1420 CHESTNUT STREET.
Entered, according to Act of Congress, in the year 1890, by the
AMERICAN BAPTIST PUBLICATION SOCIETY, in the Office of the Librarian of Congress, at Washington.
Mrs J. H. Zlanes
In preparing these notes on the Pastoral Epistles and the Epistle to Philemon, I have made the version of King James the basis, in accordance with the general plan of this work, but have also consulted throughout the Revised Version. While all the later Greek texts have been carefully examined, I have found my own judgment best satisfied with that of Westcott and Hort; and this for the most part has been followed. On passages where the reading is still in doubt, I have given a detailed statement of the critical materials for forming a judgment only on the more important; for, while it is sometimes of interest to the general student to know what is the reading in the more celebrated ancient manuscripts, it remains true that only a trained specialist is really competent to form a valuable judgment in textual criticism. In the commentary each paragraph is prefaced by an outline of the thought, and the notes are often accompanied by a full translation or paraphrase of the verse or passage under consideration, designed to indicate the writer's view of the exact meaning. I have throughout supplemented my own interpretation by citing the interpretations of commentators, both ancient and modern, whose proved ability, scholarship, and spiritual insight have given permanent value to · their views. This has been done freely, on the supposition that this work will come into the hands of many to whom the writings of these commentators are not accessible, and who would be glad to have access to their views, especially on the more difficult passages. When a topic has required a special and extended discussion, I have placed that discussion in the body of the commentary, and not at the end as an excursus. Closely related as these epistles are to subjects relating to the constitution of the Christian Church and the character and work of the Christian ministry, I should have been glad of more room for special discussion, but the limits assigned me forbade an extended treatment.

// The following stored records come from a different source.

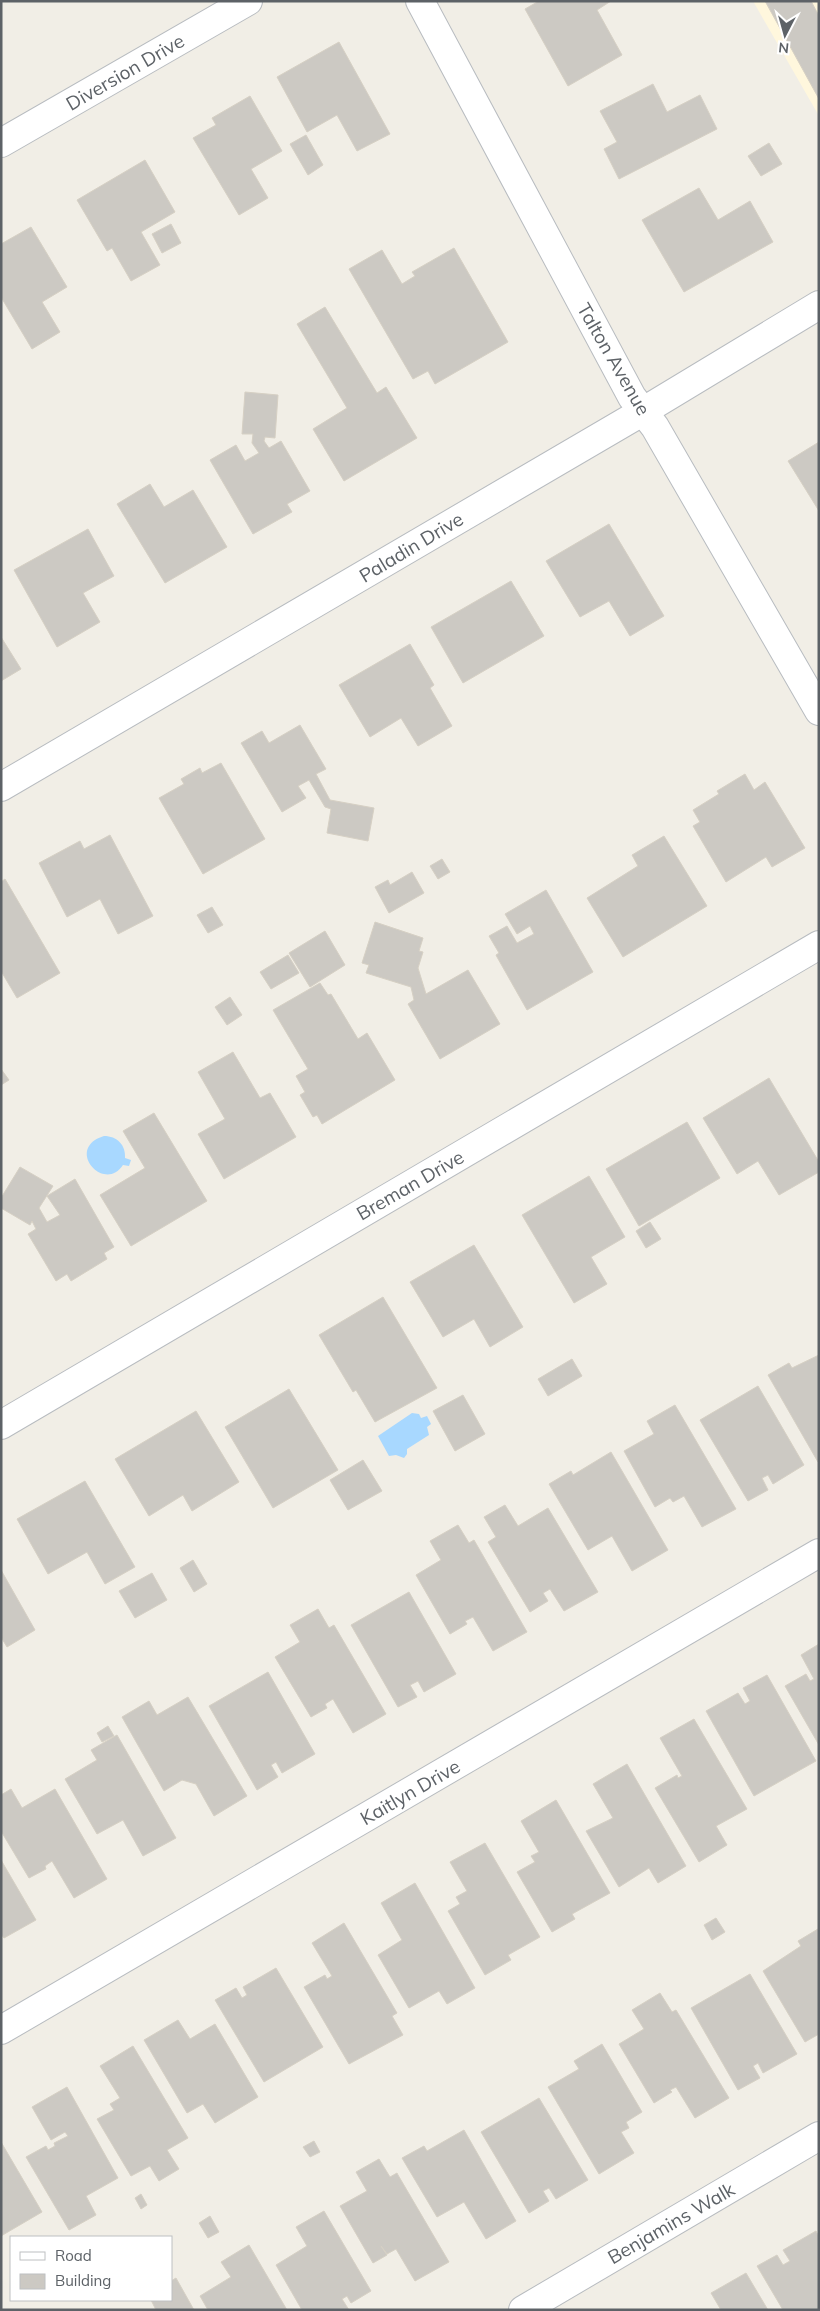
<svg xmlns="http://www.w3.org/2000/svg" width="820" height="2311" font-family="Mulish,sans-serif">
<style>
.commercial{fill:#fff7dd}
.water{fill:#a8d8ff}
.building{fill:#ccc9c3;stroke:#d6d0c4}
.lines{fill:none;stroke-linecap:round;stroke-linejoin:round}
.minor-casing{stroke:#b8bcc0;stroke-width:30}
.minor{stroke:#fff;stroke-width:28}
.labels{text-anchor:middle;dominant-baseline:central;stroke-width:4;stroke-linejoin:round;paint-order:stroke}
.street-label{font-size:19px;fill:#5d6267;stroke:#fff}
</style>
<rect width="100%" height="100%" fill="#f1eee6"/>
<!-- commercial -->
<polygon class="commercial" points="753,1 819,1 819,116"/>
<!-- water -->
<g class="water">
<path d="M104 1136C117 1136 126 1145 125 1158L131 1160 129 1166 123 1165C104 1194 64 1148 104 1136Z"/>
<polygon points="412,1413 419,1414 421,1418 427,1416 431,1424 427,1427 429,1435 407,1449 407,1454 404,1458 396,1455 389,1456 378,1436"/>
</g>
<!-- building -->
<g class="building">
<polygon points="539,1 611,1 597,10 622,55 568,86 525,9"/>
<polygon points="765,1 811,1 819,16 819,99"/>
<polygon points="339,42 390,134 357,151 337,115 307,132 277,77"/>
<polygon points="653,84 667,112 700,95 717,129 619,179 604,149 617,142 600,111"/>
<polygon points="250,96 282,151 251,169 268,198 239,215 193,138 216,125 212,118"/>
<polygon points="306,135 323,165 308,175 290,144"/>
<polygon points="769,143 782,164 761,176 748,156"/>
<polygon points="145,160 175,212 141,232 160,265 131,281 112,248 107,251 77,200"/>
<polygon points="699,188 718,220 750,201 773,242 684,292 642,220"/>
<polygon points="171,224 181,243 162,253 152,234"/>
<polygon points="31,227 67,287 42,302 60,332 32,349 1,297 1,244"/>
<polygon points="454,248 508,342 435,384 428,371 413,379 349,269 382,250 402,284 415,276 412,272"/>
<polygon points="325,307 377,393 386,387 417,438 344,481 313,429 347,408 297,324"/>
<polygon points="245,392 278,395 275,438 265,437 264,441 269,448 281,441 310,491 287,504 292,512 253,534 210,460 236,445 245,461 259,453 252,443 253,434 242,434"/>
<polygon points="819,442 819,511 788,461"/>
<polygon points="150,484 164,507 193,490 227,547 165,583 117,504"/>
<polygon points="609,524 664,616 630,636 609,601 580,617 546,561"/>
<polygon points="88,529 114,576 83,593 100,622 57,647 14,570"/>
<polygon points="511,581 544,636 463,683 431,627"/>
<polygon points="1,637 21,669 1,681"/>
<polygon points="410,644 434,685 430,688 452,726 418,746 401,718 370,737 339,685"/>
<polygon points="300,725 326,769 316,774 330,800 374,808 368,841 327,833 331,809 325,807 309,780 298,786 306,798 282,812 241,743 262,731 269,743"/>
<polygon points="221,763 265,839 203,874 159,798 184,784 181,779 200,768 202,773"/>
<polygon points="745,774 754,790 765,782 805,848 772,867 766,857 726,882 693,826 700,822 693,810 719,794 717,791"/>
<polygon points="110,835 153,916 118,934 100,899 67,917 39,863 80,841 84,849"/>
<polygon points="664,836 707,906 623,957 587,898 638,866 632,855"/>
<polygon points="442,859 450,872 438,879 430,866"/>
<polygon points="412,872 424,893 389,913 375,887 388,880 390,885"/>
<polygon points="5,879 60,973 17,998 1,971 1,882"/>
<polygon points="546,890 593,972 527,1010 497,957 496,955 499,953 489,936 507,926 517,943 534,934 530,926 517,934 505,914"/>
<polygon points="212,907 223,925 208,933 197,915"/>
<polygon points="375,922 423,938 419,951 423,952 418,968 426,994 468,970 500,1024 440,1059 408,1004 414,1000 411,987 366,973 369,965 362,963"/>
<polygon points="325,931 345,965 310,987 289,953"/>
<polygon points="288,955 299,973 271,989 260,972"/>
<polygon points="320,983 328,995 331,994 358,1039 367,1033 395,1080 322,1124 317,1115 313,1117 300,1095 305,1092 296,1076 308,1069 273,1010"/>
<polygon points="230,997 242,1015 227,1025 215,1007"/>
<polygon points="233,1052 260,1098 270,1093 296,1137 224,1179 198,1134 225,1119 198,1072"/>
<polygon points="1,1069 9,1080 1,1085"/>
<polygon points="769,1078 819,1162 819,1172 779,1195 758,1161 737,1174 703,1118"/>
<polygon points="154,1113 207,1201 131,1246 100,1195 145,1168 123,1131"/>
<polygon points="687,1122 720,1178 639,1226 606,1169"/>
<polygon points="20,1167 53,1186 39,1208 47,1222 60,1215 47,1196 75,1179 114,1247 104,1253 107,1259 71,1281 67,1274 56,1281 28,1234 36,1229 32,1221 30,1225 1,1208 1,1198"/>
<polygon points="589,1176 625,1237 591,1257 607,1284 574,1303 522,1215"/>
<polygon points="650,1222 661,1239 646,1248 636,1231"/>
<polygon points="474,1245 523,1327 490,1347 474,1319 443,1337 410,1282"/>
<polygon points="383,1297 437,1388 375,1422 356,1390 353,1392 319,1335"/>
<polygon points="819,1355 819,1462 818,1462 768,1375 789,1363 792,1368"/>
<polygon points="572,1359 582,1376 548,1396 538,1379"/>
<polygon points="758,1386 804,1465 773,1484 768,1475 762,1478 768,1490 748,1501 700,1420"/>
<polygon points="289,1389 338,1470 273,1508 225,1427"/>
<polygon points="463,1395 485,1434 455,1451 433,1411"/>
<polygon points="675,1405 736,1509 702,1527 684,1496 673,1502 670,1498 655,1507 624,1451 654,1434 647,1421"/>
<polygon points="196,1411 239,1482 192,1511 183,1495 149,1516 115,1459"/>
<polygon points="611,1452 668,1550 632,1571 612,1536 588,1550 549,1484 571,1471 573,1475"/>
<polygon points="363,1460 382,1491 348,1510 330,1480"/>
<polygon points="85,1481 135,1567 105,1584 87,1552 48,1574 17,1519"/>
<polygon points="505,1505 518,1526 548,1508 598,1592 564,1611 550,1589 543,1593 548,1601 530,1612 488,1542 496,1537 484,1517"/>
<polygon points="458,1525 469,1543 474,1540 527,1632 493,1651 473,1617 465,1621 467,1624 450,1634 416,1575 441,1560 430,1541"/>
<polygon points="193,1560 207,1584 194,1592 180,1568"/>
<polygon points="1,1570 35,1630 7,1647 1,1637"/>
<polygon points="152,1573 167,1600 135,1618 119,1591"/>
<polygon points="409,1592 456,1674 424,1692 418,1681 410,1685 417,1697 398,1707 351,1625"/>
<polygon points="318,1609 329,1628 334,1625 386,1714 353,1733 333,1699 325,1704 327,1708 311,1717 275,1657 300,1642 290,1625"/>
<polygon points="819,1644 819,1745 785,1686 806,1674 810,1681 814,1679 801,1655"/>
<polygon points="268,1672 315,1754 282,1773 276,1762 271,1765 278,1777 257,1790 209,1706"/>
<polygon points="767,1675 816,1761 754,1796 706,1711 738,1693 745,1704 750,1701 743,1688"/>
<polygon points="188,1697 247,1796 214,1816 196,1784 182,1780 164,1791 122,1717 149,1701 157,1715"/>
<polygon points="694,1719 747,1809 716,1826 727,1845 699,1862 655,1788 677,1775 678,1778 682,1776 660,1738"/>
<polygon points="108,1726 114,1736 102,1742 97,1733"/>
<polygon points="117,1735 176,1838 143,1856 123,1820 97,1834 65,1779 97,1760 91,1750"/>
<polygon points="627,1764 686,1866 658,1883 649,1868 619,1887 586,1831 613,1818 593,1784"/>
<polygon points="11,1789 22,1808 55,1789 107,1879 74,1898 52,1861 45,1866 46,1869 29,1878 1,1831 1,1795"/>
<polygon points="556,1800 610,1893 572,1914 575,1919 552,1932 517,1872 535,1862 531,1856 539,1852 521,1821"/>
<polygon points="485,1843 540,1937 508,1955 511,1960 485,1975 448,1911 460,1904 456,1897 467,1891 450,1862"/>
<polygon points="1,1860 36,1920 4,1938 1,1934"/>
<polygon points="415,1883 475,1988 447,2004 439,1991 409,2008 378,1955 402,1940 381,1903"/>
<polygon points="716,1918 725,1932 712,1940 704,1925"/>
<polygon points="344,1923 397,2013 392,2016 403,2035 349,2064 304,1987 325,1975 327,1979 332,1976 312,1943"/>
<polygon points="818,1929 819,2034 805,2042 763,1971 801,1946 798,1941"/>
<polygon points="276,1968 323,2047 264,2082 215,2000 236,1988 242,1998 247,1995 243,1987"/>
<polygon points="750,1974 797,2054 763,2073 758,2063 753,2066 760,2078 738,2090 691,2008"/>
<polygon points="660,1993 672,2012 676,2010 729,2098 695,2118 676,2087 670,2090 672,2092 654,2103 619,2044 644,2029 632,2010"/>
<polygon points="178,2020 190,2039 215,2024 258,2097 215,2123 203,2104 187,2113 144,2040"/>
<polygon points="602,2044 642,2112 626,2122 629,2128 621,2132 634,2153 599,2174 548,2087 579,2069 574,2061"/>
<polygon points="133,2046 188,2138 167,2150 179,2169 159,2181 150,2166 131,2176 97,2119 114,2110 110,2104 120,2098 100,2066"/>
<polygon points="67,2087 118,2178 86,2196 96,2215 69,2230 26,2157 46,2146 48,2150 55,2146 54,2143 68,2136 65,2132 51,2140 32,2107"/>
<polygon points="539,2098 588,2180 556,2199 549,2188 543,2191 549,2201 529,2213 481,2132"/>
<polygon points="464,2130 516,2221 486,2239 464,2202 437,2217 402,2158 424,2146 427,2151"/>
<polygon points="314,2141 320,2152 310,2157 303,2147"/>
<polygon points="1,2142 42,2212 1,2236"/>
<polygon points="379,2159 390,2177 397,2173 398,2175 449,2262 415,2281 396,2249 387,2254 381,2246 387,2255 373,2263 340,2206 367,2191 356,2172"/>
<polygon points="141,2194 147,2205 141,2209 135,2198"/>
<polygon points="324,2211 371,2291 351,2303 347,2296 342,2299 349,2310 302,2310 276,2265 307,2246 296,2227"/>
<polygon points="210,2216 219,2232 208,2238 199,2223"/>
<polygon points="816,2231 819,2237 819,2310 783,2310 757,2266 777,2255 783,2265 790,2261 783,2250"/>
<polygon points="249,2245 287,2310 208,2310 200,2296 231,2277 221,2262"/>
<polygon points="746,2273 768,2310 721,2310 711,2293"/>
<polygon points="176,2278 194,2310 156,2310 151,2300 171,2300 171,2281"/>
</g>
<g class="lines">
<defs>
<g id="minor">
<polyline points="420,1 632,397 655,427 819,711"/>
<polyline points="1,143 248,1"/>
<polyline points="1,787 642,412 819,305"/>
<polyline points="1,1425 819,945"/>
<polyline points="1,2030 819,1553"/>
<polyline points="523,2310 819,2136"/>
</g>
</defs>
<!-- minor casing -->
<use href="#minor" class="minor-casing"/>
<!-- minor -->
<use href="#minor" class="minor"/>
</g>
<g class="labels">
<!-- street labels -->
<g class="street-label">
<text transform="translate(125 72) rotate(-30)">Diversion Drive</text>
<text transform="translate(614 359) rotate(60)">Talton Avenue</text>
<text transform="translate(411 547) rotate(-31)">Paladin Drive</text>
<text transform="translate(410 1185) rotate(-30)">Breman Drive</text>
<text transform="translate(410 1792) rotate(-30)">Kaitlyn Drive</text>
<text transform="translate(671 2223) rotate(-30)">Benjamins Walk</text>
</g>
</g>
<!-- border -->
<rect width="820" height="2311" fill="none" stroke="#5d6267" stroke-width="5"/>
<!-- legend -->
<rect x="10" y="2236" width="162" height="65" fill="#ffffff" stroke="#bec0c2"/>
<rect x="20" y="2252" width="25" height="8" fill="#ffffff" stroke="#bec0c2"/>
<text x="55" y="2261" font-size="15" fill="#5d6267">Road</text>
<rect x="20" y="2274" width="25" height="15" fill="#ccc9c3" stroke="#bec0c2"/>
<text x="55" y="2286" font-size="15" fill="#5d6267">Building</text>
<!-- north arrow -->
<g transform="translate(785 35) rotate(186)" stroke="#ffffff" stroke-width="4" paint-order="stroke">
<path d="M0-4L9 19L0 12L-9 19Z" fill="#5d6267"/>
<text y="-8" font-size="14" font-weight="bold" text-anchor="middle" fill="#5d6267">N</text>
</g>
</svg>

The work has occupied for several years the time available to me from the duties of my position in this Seminary. Its imperfections probably no one will see more distinctly than I do. But such as it is, the fruit of no little toil and prayer, I now send it forth on its mission, praying that God will graciously accept it, and will make it helpful to students of his word in enabling them to gain a clearer view of the truths unfolded in these inspired epistles.